Pakistani Startup Funding in Q1 2025 Hits Just $196,000 Amid Investor Caution

In the first quarter of 2025, Pakistani startup funding saw a steep decline, marking one of the lowest investment periods in recent memory. According to data tracked by Invest2Innovate, startups in the country managed to raise just $196,000 across three deals — a number that underscores the cautious mood among investors. Notably, only one of these deals was publicly disclosed, involving a Rs55 million ($196,000) investment by Bank Alfalah Limited in fintech player Qist Bazaar as part of its Series A round. This sum represents a significant drop compared to previous quarters, even as the market slowly recovers from a funding drought.
The three startups that raised funds include Qist Bazaar, which operates in the fintech space; Chrio, a sports tech firm; and BusCaro, a female-led mobility startup. Among them, BusCaro stands out for being the only venture led by a woman founder this quarter — a positive shift in a landscape historically dominated by male entrepreneurs. The gender distribution of founders who secured funding in Q1 now stands at 2:1 in favor of men, a modest improvement toward inclusivity.
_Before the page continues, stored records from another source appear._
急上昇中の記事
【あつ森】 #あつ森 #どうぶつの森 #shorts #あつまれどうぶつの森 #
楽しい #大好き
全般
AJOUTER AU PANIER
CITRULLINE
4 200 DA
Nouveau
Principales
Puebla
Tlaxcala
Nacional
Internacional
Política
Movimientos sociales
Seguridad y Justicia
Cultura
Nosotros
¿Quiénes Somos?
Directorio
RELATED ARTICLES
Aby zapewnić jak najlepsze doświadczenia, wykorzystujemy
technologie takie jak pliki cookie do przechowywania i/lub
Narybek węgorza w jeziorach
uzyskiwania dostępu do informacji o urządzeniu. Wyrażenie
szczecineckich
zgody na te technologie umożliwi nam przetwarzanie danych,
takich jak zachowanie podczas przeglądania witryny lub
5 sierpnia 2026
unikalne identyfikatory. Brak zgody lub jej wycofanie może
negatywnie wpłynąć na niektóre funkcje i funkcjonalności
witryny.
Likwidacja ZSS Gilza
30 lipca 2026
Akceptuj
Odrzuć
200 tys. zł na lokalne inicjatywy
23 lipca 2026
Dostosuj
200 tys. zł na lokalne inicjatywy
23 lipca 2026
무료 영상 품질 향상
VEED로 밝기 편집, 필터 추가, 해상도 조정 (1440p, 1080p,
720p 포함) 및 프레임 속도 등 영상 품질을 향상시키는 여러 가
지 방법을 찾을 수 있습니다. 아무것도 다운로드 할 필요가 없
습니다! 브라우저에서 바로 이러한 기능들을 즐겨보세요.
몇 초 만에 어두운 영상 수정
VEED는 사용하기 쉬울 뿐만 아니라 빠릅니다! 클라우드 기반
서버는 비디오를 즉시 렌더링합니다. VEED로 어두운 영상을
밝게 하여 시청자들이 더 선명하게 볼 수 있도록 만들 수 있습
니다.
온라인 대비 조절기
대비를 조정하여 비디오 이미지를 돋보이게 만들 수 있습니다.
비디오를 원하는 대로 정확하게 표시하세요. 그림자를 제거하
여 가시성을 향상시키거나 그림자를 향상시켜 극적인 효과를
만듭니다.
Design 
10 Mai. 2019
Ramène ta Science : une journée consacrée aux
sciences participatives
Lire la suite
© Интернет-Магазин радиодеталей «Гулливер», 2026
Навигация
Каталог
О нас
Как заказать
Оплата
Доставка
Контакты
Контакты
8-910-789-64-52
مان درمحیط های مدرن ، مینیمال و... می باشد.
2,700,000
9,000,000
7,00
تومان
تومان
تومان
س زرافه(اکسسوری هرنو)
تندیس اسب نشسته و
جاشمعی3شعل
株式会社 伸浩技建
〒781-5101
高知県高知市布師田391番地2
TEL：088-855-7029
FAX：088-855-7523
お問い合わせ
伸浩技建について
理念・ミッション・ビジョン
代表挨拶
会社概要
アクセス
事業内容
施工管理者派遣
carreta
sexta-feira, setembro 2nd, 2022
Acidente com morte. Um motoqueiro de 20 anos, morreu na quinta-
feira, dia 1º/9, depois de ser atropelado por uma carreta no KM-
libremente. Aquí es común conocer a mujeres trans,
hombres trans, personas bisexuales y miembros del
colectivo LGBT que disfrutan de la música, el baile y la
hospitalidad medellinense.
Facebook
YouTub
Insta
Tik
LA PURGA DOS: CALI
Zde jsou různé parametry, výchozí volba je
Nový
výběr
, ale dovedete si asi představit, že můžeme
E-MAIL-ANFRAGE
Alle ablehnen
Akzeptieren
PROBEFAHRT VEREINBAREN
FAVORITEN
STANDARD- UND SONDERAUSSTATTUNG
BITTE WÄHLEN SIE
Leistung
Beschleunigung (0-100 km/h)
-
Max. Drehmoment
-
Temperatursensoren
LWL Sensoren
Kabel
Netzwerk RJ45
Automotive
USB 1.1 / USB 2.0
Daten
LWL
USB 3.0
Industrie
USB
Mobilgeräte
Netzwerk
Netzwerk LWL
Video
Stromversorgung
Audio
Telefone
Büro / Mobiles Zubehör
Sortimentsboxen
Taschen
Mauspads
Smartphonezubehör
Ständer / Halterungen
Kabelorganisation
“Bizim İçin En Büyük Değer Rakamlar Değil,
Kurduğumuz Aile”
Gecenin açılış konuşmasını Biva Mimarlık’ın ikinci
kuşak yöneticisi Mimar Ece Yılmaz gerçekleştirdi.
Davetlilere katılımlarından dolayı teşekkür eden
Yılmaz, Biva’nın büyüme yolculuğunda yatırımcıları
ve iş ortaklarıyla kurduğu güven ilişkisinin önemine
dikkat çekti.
While Pakistani startup funding in Q1 2025 remains far from ideal, the situation has improved marginally compared to Q1 2024, when not a single deal was recorded due to a total funding freeze. The new year, though still shaky, may be turning a corner thanks to recent economic developments. Investor confidence, while still tentative, could begin to recover following Pakistan’s successful signing of two major agreements with the International Monetary Fund. These include a $1 billion tranche under the Extended Fund Facility and a $1.3 billion climate resilience loan.
A Global Comparison and a Glimpse Into What’s Ahead
Though the ecosystem is struggling, external factors are offering a mixed bag of influence. On a global scale, venture funding totaled $112 billion in Q1 2025, according to Crunchbase, with OpenAI alone raising a massive $40 billion. In stark contrast, Pakistan’s entire VC funding since 2015 has barely crossed the $1 billion mark. For context, India attracted $3.1 billion in Q1 2025 alone and has racked up a cumulative $161 billion in VC funding since 2014.
Macroeconomic instability remains a critical hurdle. While the State Bank of Pakistan has cut its policy rate to 12% in a bid to stimulate activity, the high cost of capital continues to discourage local investment in high-risk ventures. Economists predict rates may dip to 10% by year-end, but sustained venture activity hinges on broader structural stability. In the meantime, founders are becoming more resourceful. With VC checks harder to come by, many are pursuing impact investment, regional expansion to markets like the UAE and Saudi Arabia, and forming strategic partnerships with corporations to bridge the funding gap.
Despite the dim figures in Q1, experts remain cautiously optimistic that Pakistani startup funding could rebound in late 2025, provided that macroeconomic indicators improve, regulatory reforms advance, and domestic capital is mobilized. Until then, the ecosystem will likely continue to depend on resilience, adaptability, and long-term planning to stay afloat in a volatile funding landscape.